Three clinical trials suspended while Duke investigates Potti

Three clinical trials have been shut down at Duke as the University investigates allegations that Anil Potti, an associate professor of medicine and cancer researcher, falsely claimed to be a Rhodes scholar on applications for federal funding.

As of July 18, researchers stopped admitting new patients into programs that rely on Potti’s work—genomic technology used to match specific chemotherapy treatments with patients. Individuals whose treatment already relies on Potti’s work are not at risk, however, as the treatment they receive follows standard medical practices, said Dr. Michael Cuffe, vice president for medical affairs, according to The (Raleigh) News and Observer.

“To be clear, Duke immediately began an internal process to investigate the allegations as soon as we became aware of them,” President Richard Brodhead wrote in an e-mail Tuesday. “That process is still underway, and until it is completed we need to respect both Duke policies and legal requirements for privacy. We take matters like this very seriously and are moving as quickly and thoroughly as possible to understand the facts.”

Duke has placed Potti on administrative leave. The American Cancer Society has suspended payments on the $729,000 grant that Potti received for his research, the application for which Potti is listed as a “Rhodes Scholar (Australia).” Potti did not respond to a July 21 e-mail requesting an interview.

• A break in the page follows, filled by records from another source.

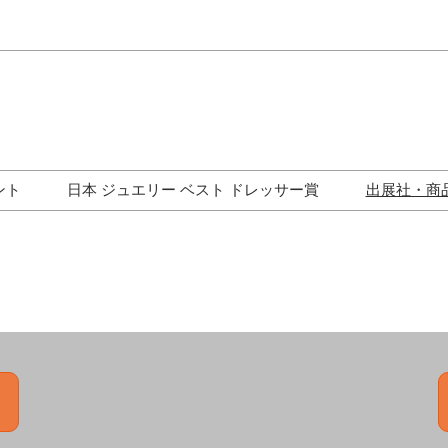
Japa
Engli
ント
日本 ジュエリー ベスト ドレッサー賞
出展社・商
ワークショップ
歴代受賞者一覧
ジュエリー修理コーナー
トークイベント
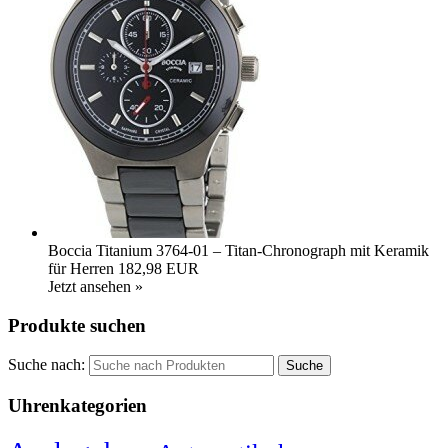
Boccia Titanium 3764-01 – Titan-Chronograph mit Keramik
für Herren
182,98 EUR
Jetzt ansehen »
Produkte suchen
Suche nach:
Uhrenkategorien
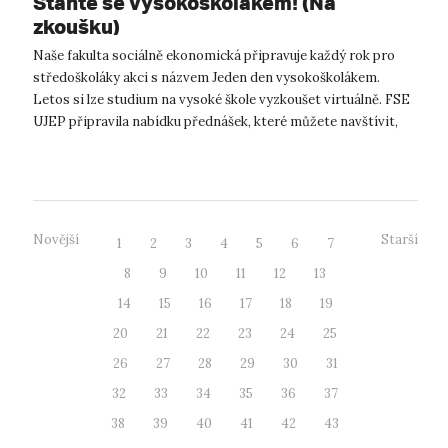
Staňte se vysokoškolákem! (Na
zkoušku)
Naše fakulta sociálně ekonomická připravuje každý rok pro
středoškoláky akci s názvem Jeden den vysokoškolákem.
Letos si lze studium na vysoké škole vyzkoušet virtuálně. FSE
UJEP připravila nabídku přednášek, které můžete navštívit,
tentokrát během ...
Novější
Starší
1
2
3
4
5
6
7
8
9
10
11
12
13
14
15
16
17
18
19
20
21
22
23
24
25
26
27
28
29
30
31
32
33
34
35
36
37
38
39
40
41
42
43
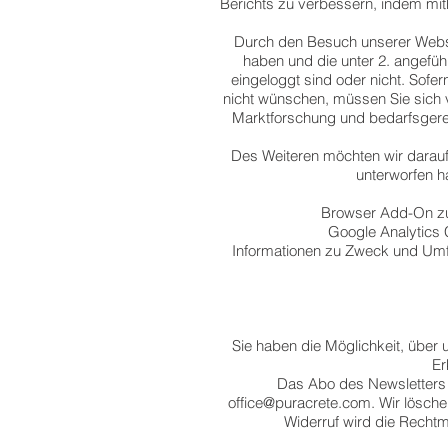
Berichts zu verbessern, indem mit
Durch den Besuch unserer Websit
haben und die unter 2. angefü
eingeloggt sind oder nicht. Sofe
nicht wünschen, müssen Sie sich 
Marktforschung und bedarfsgerec
Des Weiteren möchten wir darauf
unterworfen h
Browser Add-On zu
Google Analytics 
Informationen zu Zweck und Umfa
Sie haben die Möglichkeit, über 
Er
Das Abo des Newsletters k
office@puracrete.com
. Wir lösc
Widerruf wird die Rechtm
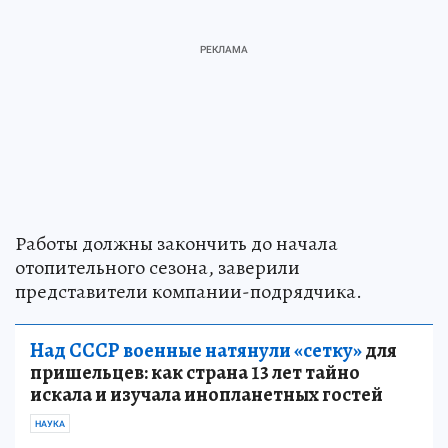
Работы должны закончить до начала
отопительного сезона, заверили
представители компании-подрядчика.
Над СССР военные натянули «сетку»
для
пришельцев: как страна 13 лет тайно
искала и изучала инопланетных гостей
НАУКА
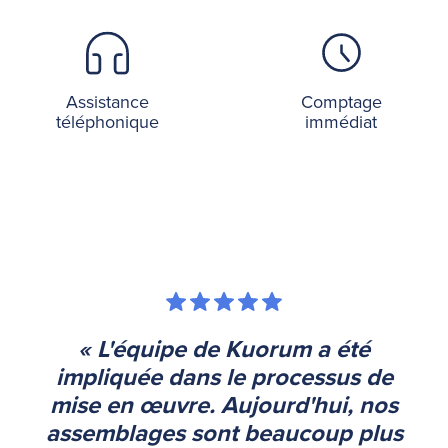
Assistance
Comptage
téléphonique
immédiat
« L'équipe de Kuorum a été
impliquée dans le processus de
mise en œuvre. Aujourd'hui, nos
assemblages sont beaucoup plus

“We are extremely concerned about these allegations as we take accuracy in the scientific process very seriously,” wrote David Ringer, vice president for extramural grants for the American Cancer Society in a letter to the dean of the School of Medicine obtained by The Chronicle. “We ask that you provide us with an official curriculum vitae for Dr. Potti and an explanation of any variance it may have from the one included in his grant application (copy attached). We are also interested in what action you are taking to assure that the funded work has been done to the highest standards of science, accuracy and integrity.”

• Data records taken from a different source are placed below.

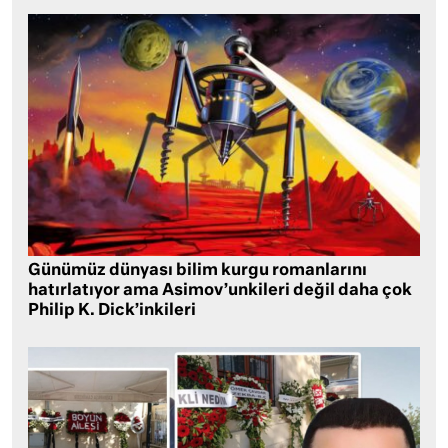
Günümüz dünyası bilim kurgu romanlarını
hatırlatıyor ama Asimov’unkileri değil daha çok
Philip K. Dick’inkileri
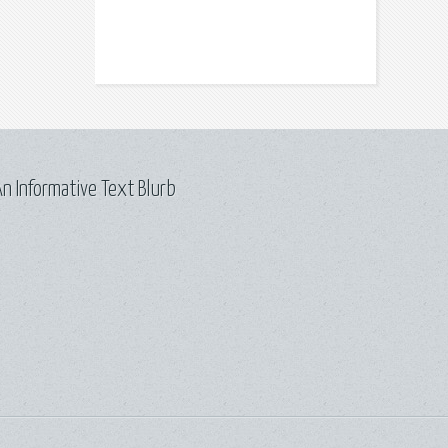
n Informative Text Blurb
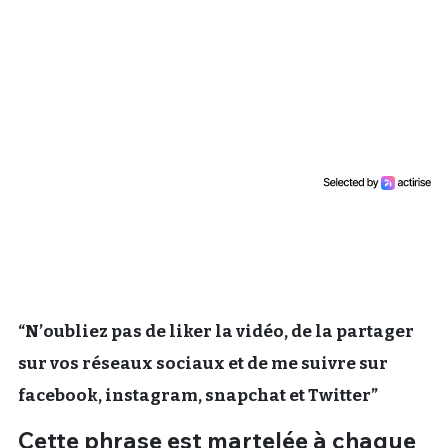
Un Thread
C'EST PARTI
“N’oubliez pas de liker la vidéo, de la partager
sur vos réseaux sociaux et de me suivre sur
facebook, instagram, snapchat et Twitter”
Cette phrase est martelée à chaque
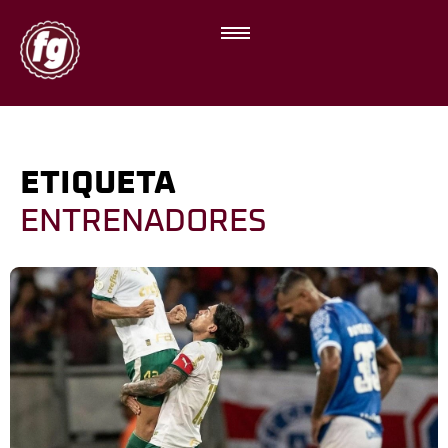
ETIQUETA
ENTRENADORES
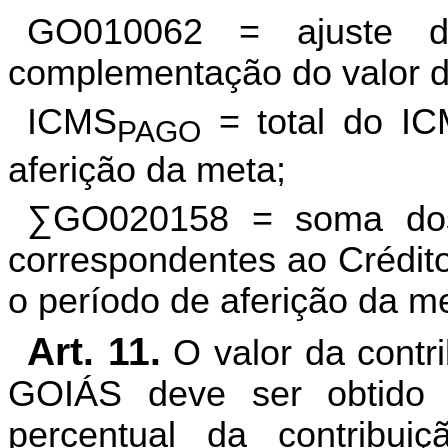
GO010062 = ajuste de
complementação do valor da
ICMS
= total do IC
PAGO
aferição da meta;
∑GO020158 = soma dos
correspondentes ao Crédi
o período de aferição da m
Art. 11.
O valor da cont
GOIÁS deve ser obtido 
percentual da contribui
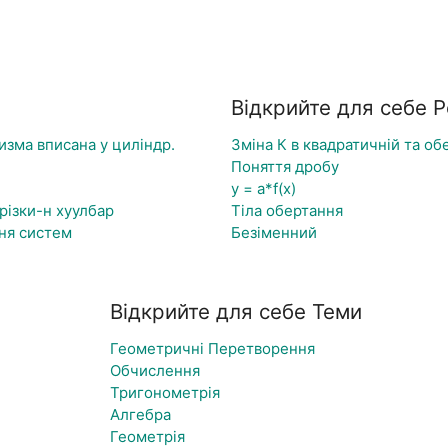
Відкрийте для себе 
изма вписана у циліндр.
Зміна К в квадратичній та об
Поняття дробу
y = a*f(x)
різки-н хуулбар
Тіла обертання
ня систем
Безіменний
Відкрийте для себе Теми
Геометричні Перетворення
Обчислення
Тригонометрія
Алгебра
Геометрія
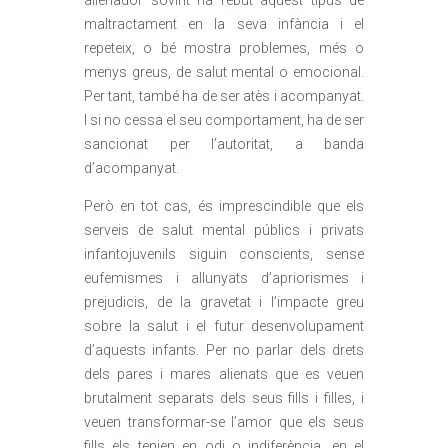
alienador sovint ha rebut aquest tipus de
maltractament en la seva infància i el
repeteix, o bé mostra problemes, més o
menys greus, de salut mental o emocional.
Per tant, també ha de ser atès i acompanyat.
I si no cessa el seu comportament, ha de ser
sancionat per l’autoritat, a banda
d’acompanyat.
Però en tot cas, és imprescindible que els
serveis de salut mental públics i privats
infantojuvenils siguin conscients, sense
eufemismes i allunyats d’apriorismes i
prejudicis, de la gravetat i l’impacte greu
sobre la salut i el futur desenvolupament
d’aquests infants. Per no parlar dels drets
dels pares i mares alienats que es veuen
brutalment separats dels seus fills i filles, i
veuen transformar-se l’amor que els seus
fills els tenien en odi o indiferència, en el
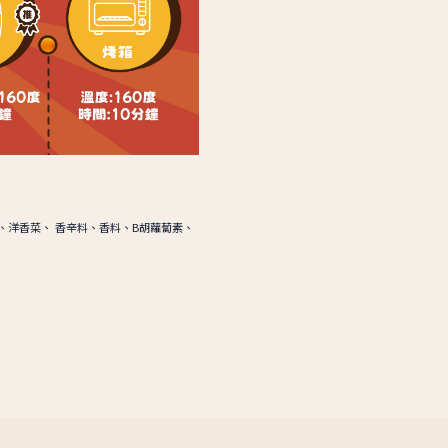
、洋香菜、 香辛料、香料、B胡蘿蔔素、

The Rhodes Scholarship brings students from around the world to study at the University of Oxford in England—not Australia—according to the organization’s website. The Rhodes Trust has no record of Potti ever having received a Rhodes Scholarship, according to The Cancer Letter, the newsletter that reported the allegations that Potti had made false claims on his applications for funding.

The review of Potti’s work is not the University’s first since his arrival in 2003. Administrators previously investigated research connected to Potti after biostatisticians Keith Baggerly and Kevin Coombes of MD Anderson Cancer Center found errors in the researcher’s work, according to The Cancer Letter. Although clinical trials were briefly suspended, Duke officials eventually allowed the trials to be restarted after completing the investigation. But after reviewing the reports of the University’s review, Baggerly and Coombs said that the investigation’s documents do not adequately validate the study’s work, according to The Cancer Letter.

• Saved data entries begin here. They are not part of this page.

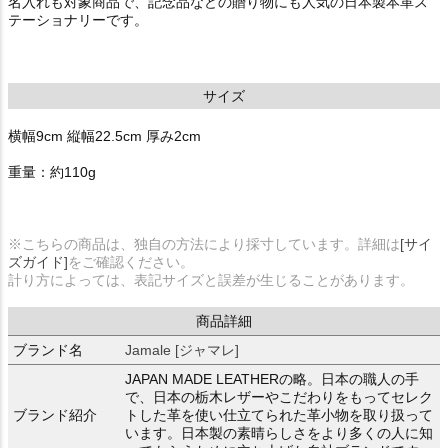
名入れも対象商品で、記念品などの贈り物にも人気の日本製本革ス
テーショナリーです。
サイズ
横幅9cm 縦幅22.5cm 厚み2cm
重量：約110g
※こちらの商品は、独自の方法により採寸しています。詳細は
[サイ
ズガイド]
をご確認ください。
計り方によっては、表記サイズと誤差が生じることがあります。
商品詳細
ブランド名
Jamale [ジャマレ]
JAPAN MADE LEATHERの略。日本の職人の手
で、日本の栃木レザーやこだわりをもってセレク
ブランド紹介
トした革を使い仕立てられた革小物を取り扱って
います。日本製の素晴らしさをより多くの人に知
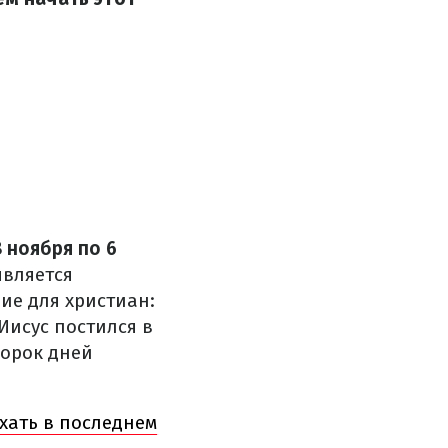
8 ноября по 6
является
ие для христиан:
Иисус постился в
сорок дней
хать в последнем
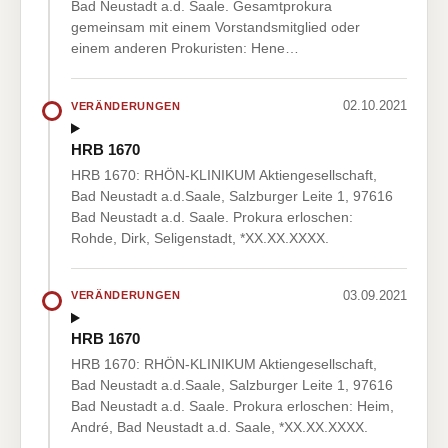
Bad Neustadt a.d. Saale. Gesamtprokura
gemeinsam mit einem Vorstandsmitglied oder
einem anderen Prokuristen: Hene…
02.10.2021
VERÄNDERUNGEN
HRB 1670
HRB 1670: RHÖN-KLINIKUM Aktiengesellschaft,
Bad Neustadt a.d.Saale, Salzburger Leite 1, 97616
Bad Neustadt a.d. Saale. Prokura erloschen:
Rohde, Dirk, Seligenstadt, *XX.XX.XXXX.
03.09.2021
VERÄNDERUNGEN
HRB 1670
HRB 1670: RHÖN-KLINIKUM Aktiengesellschaft,
Bad Neustadt a.d.Saale, Salzburger Leite 1, 97616
Bad Neustadt a.d. Saale. Prokura erloschen: Heim,
André, Bad Neustadt a.d. Saale, *XX.XX.XXXX.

More recently, a July 19 letter signed by 33 biostatisticians addressed to Harold Varmus, director for the National Cancer Institute, urged the organization to suspend the trials until a more rigorous investigation of Potti’s work is completed.

“Recently, published and peer-reviewed re-analyses of the work done by Potti and Nevins revealed serious errors that questioned the validity of the prediction models upon which these ongoing clinical trials are based,” the letter said. “This led to a temporary suspension of the trials and a Duke-led review involving independent statistical experts. However, despite written statements from the external experts, who uniformly stated they were not given sufficient information to confirm the validity of the models, the trials have been reinitiated.”

The letter’s authors requested that more detailed information be released so that the findings can be validated. Only after a more rigorous investigation should the clinical trials be resumed, the letter added.

Paul Goldberg, Trinity ’81 and the author of the article in The Cancer Letter that first charged Potti with having falsified his resume, said the situation is now an institutional problem for Duke and no longer the matter of a single dishonest researcher.

"It could have been the problem of a rogue researcher based on silence—now it's the problem of the rogue researcher and the administrators that protected him,” Goldberg said. "This is a question of the administration. They are taking a problem that they could have solved, and turning it into a problem that is structural to the institution."

Dr. Victor Dzau, chancellor for health affairs and president and chief executive officer for the Duke University Health System, did not immediately respond to request for comment sent Monday night.